Javier Garcia, um enfermeiro, estava a bordo de um dos dois comboios que se despenharam tragicamente no domingo, matando pelo menos 42 pessoas e causando um trauma geracional num país onde viajar de comboio é um símbolo de mobilidade. Garcia partilhou a sua experiência com a Euronews.
No domingo, Espanha sofreu um dos mais trágicos acidentes ferroviários da história recente do país. Quarenta e duas pessoas morreram e mais de 40 estão ainda dadas como desaparecidas. Ontem à noite, ocorreu outro acidente ferroviário em Barcelona, que causou um morto e mais de 30 feridos.
A bordo de um dos dois comboios envolvidos no acidente de domingo, o Iryo, encontrava-se Javier Garcia Iglesias, um enfermeiro madrileno de 37 anos. Viajava de Córdoba para a capital espanhola e a Euronews falou com este sobrevivente.
"Ainda não me apercebi completamente", declara.

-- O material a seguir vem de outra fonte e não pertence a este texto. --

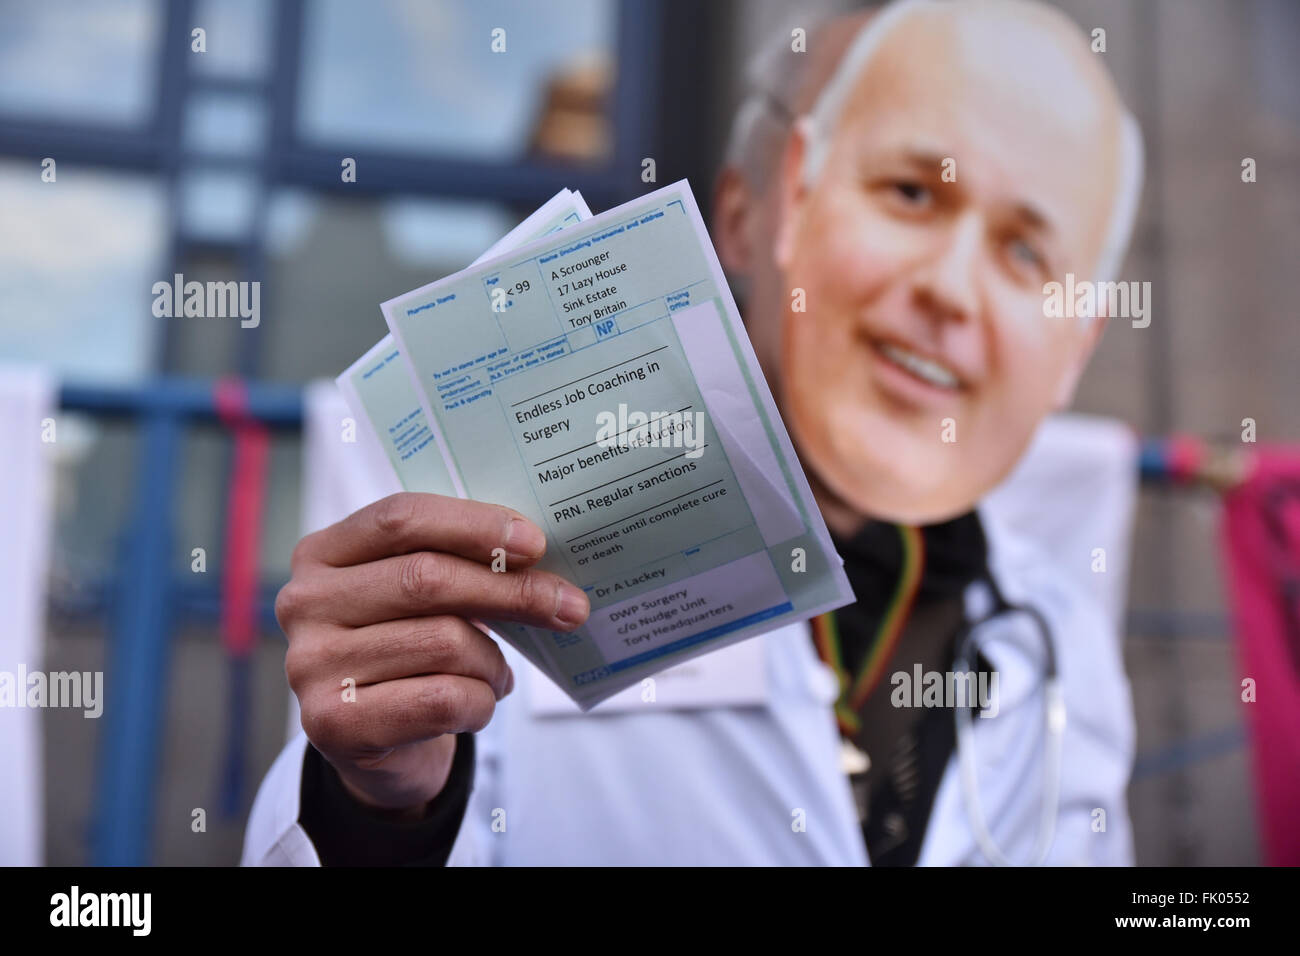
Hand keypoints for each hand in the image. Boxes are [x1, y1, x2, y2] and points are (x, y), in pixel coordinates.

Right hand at [276, 492, 588, 814]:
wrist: (373, 744)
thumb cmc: (408, 652)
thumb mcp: (418, 598)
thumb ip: (456, 565)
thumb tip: (541, 559)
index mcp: (323, 554)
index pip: (401, 518)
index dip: (474, 525)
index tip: (535, 543)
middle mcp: (303, 603)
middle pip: (425, 578)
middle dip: (511, 591)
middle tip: (568, 605)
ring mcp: (310, 665)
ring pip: (444, 642)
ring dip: (493, 661)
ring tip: (499, 674)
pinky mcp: (332, 724)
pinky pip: (441, 700)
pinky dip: (480, 702)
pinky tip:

Garcia conta o tempo que demorou a perceber o que tinha acontecido: "Pensei que o comboio tinha atropelado alguma coisa e só me apercebi que havia outro comboio envolvido uma hora e meia depois".
Só começou a aperceber-se da dimensão do acidente quando ouviu que era necessário pessoal de saúde e pessoas com conhecimentos de primeiros socorros nas últimas carruagens do comboio. Apressou-se então a ajudar, como muitos outros.
"O pior não me aconteceu porque estava na carruagem 4 em vez da carruagem 8"
"Quando cheguei à parte de trás do comboio, comecei a ver fumo, malas por todo o lado e uma pessoa morta. Foi aí que percebi que era muito mais grave do que pensava", conta, acrescentando que o pior só não lhe aconteceu porque estava na "carruagem 4 em vez da carruagem 8".
A maior parte da assistência médica foi prestada no exterior do comboio e os socorristas, como Javier, tiveram de "partir as janelas do comboio para poderem sair", recorda. Também referiu que, sem equipamento adequado, a situação era semelhante à "medicina de guerra".
Uma vez lá fora, não se lembra de tudo o que aconteceu, mas adianta: "Alguns passageiros estavam presos entre os bancos e não os conseguíamos tirar, pelo que foi dada prioridade aos que podiam ser alcançados primeiro enquanto as equipas médicas chegavam".
"Nem sequer me lembro quanto tempo demoraram, mas pareceu-me muito. Estávamos no meio do nada", acrescentou.
"Todas as pessoas que puderam ajudar fizeram-no"
Com o passar do tempo, Javier e os passageiros à sua volta foram informados de que dois comboios tinham estado envolvidos no acidente e que muitos tinham perdido a vida.
Apesar da tragédia, Javier disse que a única coisa que irá sempre recordar é a humanidade que todos demonstraram. "Todas as pessoas que podiam ajudar fizeram-no, e as pessoas da aldeia vizinha trouxeram-nos comida e água".
Após algumas horas, a sua ajuda já não era necessária e foi transportado num autocarro fornecido pela companhia ferroviária para Madrid, o seu destino final e onde trabalha por turnos como enfermeiro a tempo parcial. Passa a outra metade do tempo em Fuensalida, uma localidade de Toledo.
Diz que vai demorar algum tempo até voltar a apanhar um comboio. O mesmo acontece com outros espanhóis: "Como qualquer trauma, vai ser difícil de ultrapassar."